A Certain Necessary Something (Charles Simmons)

The writer Charles Simmons, who died two years ago, wrote a half-dozen novels, of which I've read only two. As far as I know he never published a volume of poetry, but this strangely affecting bit of verse is embedded in his 1998 novel Salt Water (a kind of retelling of Turgenev's First Love, set on the coast of New England). It's purportedly written by one of the characters, a teenage girl, and presented to a boy she's smitten with a bit more than he is with her.
Thoughts for a Beach Party

We're all alone—at least the others are
asleep. We touch and smile. No words, just thoughts,
of which a chance one sparkles, and we laugh.
There'll come a day, I fear, when you are out
of reach and memory is all of you
I have; and then another day when that
is gone. That morning I'll awake and rise
and eat an ordinary breakfast, dress
and go to leave—to find that I forgot
a certain necessary something, just
my comb, my keys, a paper, or a book—
a light makes darkness clearly black: a part
of me is lost.
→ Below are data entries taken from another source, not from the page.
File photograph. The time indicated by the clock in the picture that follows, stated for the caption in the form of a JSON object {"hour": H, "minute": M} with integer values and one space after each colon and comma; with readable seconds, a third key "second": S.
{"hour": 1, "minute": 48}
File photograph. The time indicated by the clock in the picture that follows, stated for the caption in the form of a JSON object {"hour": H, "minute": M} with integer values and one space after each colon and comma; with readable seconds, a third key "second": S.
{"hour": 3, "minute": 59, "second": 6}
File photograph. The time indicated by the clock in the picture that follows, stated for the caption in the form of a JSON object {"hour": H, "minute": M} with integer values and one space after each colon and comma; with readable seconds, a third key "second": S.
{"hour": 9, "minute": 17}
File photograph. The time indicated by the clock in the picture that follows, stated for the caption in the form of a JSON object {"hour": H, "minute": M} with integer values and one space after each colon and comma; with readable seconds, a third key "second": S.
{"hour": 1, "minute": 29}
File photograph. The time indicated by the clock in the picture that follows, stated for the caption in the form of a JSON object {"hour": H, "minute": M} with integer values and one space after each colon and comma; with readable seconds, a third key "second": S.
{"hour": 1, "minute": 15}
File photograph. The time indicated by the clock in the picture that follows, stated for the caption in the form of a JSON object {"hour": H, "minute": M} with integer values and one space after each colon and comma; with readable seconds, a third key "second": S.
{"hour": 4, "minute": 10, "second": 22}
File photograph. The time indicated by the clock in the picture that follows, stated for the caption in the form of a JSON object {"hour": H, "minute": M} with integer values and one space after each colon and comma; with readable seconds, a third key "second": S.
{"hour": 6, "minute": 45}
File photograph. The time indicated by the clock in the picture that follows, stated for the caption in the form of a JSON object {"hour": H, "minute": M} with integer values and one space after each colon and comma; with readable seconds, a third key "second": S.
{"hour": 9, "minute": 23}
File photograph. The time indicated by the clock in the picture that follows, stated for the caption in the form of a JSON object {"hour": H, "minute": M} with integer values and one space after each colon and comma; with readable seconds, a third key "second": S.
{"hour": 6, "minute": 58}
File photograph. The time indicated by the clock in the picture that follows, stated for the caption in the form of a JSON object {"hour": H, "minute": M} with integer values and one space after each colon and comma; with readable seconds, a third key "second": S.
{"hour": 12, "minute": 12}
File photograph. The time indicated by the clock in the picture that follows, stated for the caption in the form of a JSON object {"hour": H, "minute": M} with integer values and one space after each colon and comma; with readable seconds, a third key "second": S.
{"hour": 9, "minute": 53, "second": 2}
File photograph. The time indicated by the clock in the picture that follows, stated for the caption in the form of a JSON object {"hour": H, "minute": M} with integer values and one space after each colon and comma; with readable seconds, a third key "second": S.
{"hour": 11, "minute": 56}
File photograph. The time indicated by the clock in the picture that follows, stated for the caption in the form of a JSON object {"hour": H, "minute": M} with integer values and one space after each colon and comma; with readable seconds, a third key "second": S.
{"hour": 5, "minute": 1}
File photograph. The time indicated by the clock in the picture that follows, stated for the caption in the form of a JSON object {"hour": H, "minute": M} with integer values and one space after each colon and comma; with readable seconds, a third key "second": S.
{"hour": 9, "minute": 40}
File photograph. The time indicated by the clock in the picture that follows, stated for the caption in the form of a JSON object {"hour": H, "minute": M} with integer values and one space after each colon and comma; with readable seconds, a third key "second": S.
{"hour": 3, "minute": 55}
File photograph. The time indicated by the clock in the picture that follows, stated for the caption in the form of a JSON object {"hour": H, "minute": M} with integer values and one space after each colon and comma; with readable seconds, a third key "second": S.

And then I'll wonder what
you were and where you were and try to reason
out an emptiness and hunt for non-
existent strings to pull you back in view.
What then? These words I've understood and truths
I've known because of you, these lonely fires
that add a little light and comfort on
the mind's black stretching beach of night,
the shifting tide forgetfulness will rise
and snuff them out, when it has carried you,
who lit them off to sea. What fumbling hand
and wet will kindle up the blazes then?
It must be difficult to write a poem in character, especially in the character of someone who's supposed to be young and awkward. Even if you have the technical chops to write passable verse, you can't make it sound too accomplished. But I like the straightforwardness of the piece, which is polished but has only a few gaudy passages ("the mind's black stretching beach of night") that sound like the work of a self-conscious poet. Does the elegiac tone make her sound a bit too wise beyond her years? Perhaps, but it also gives her a bit of depth that, as a relatively minor character in a quite short book, she might not otherwise have had.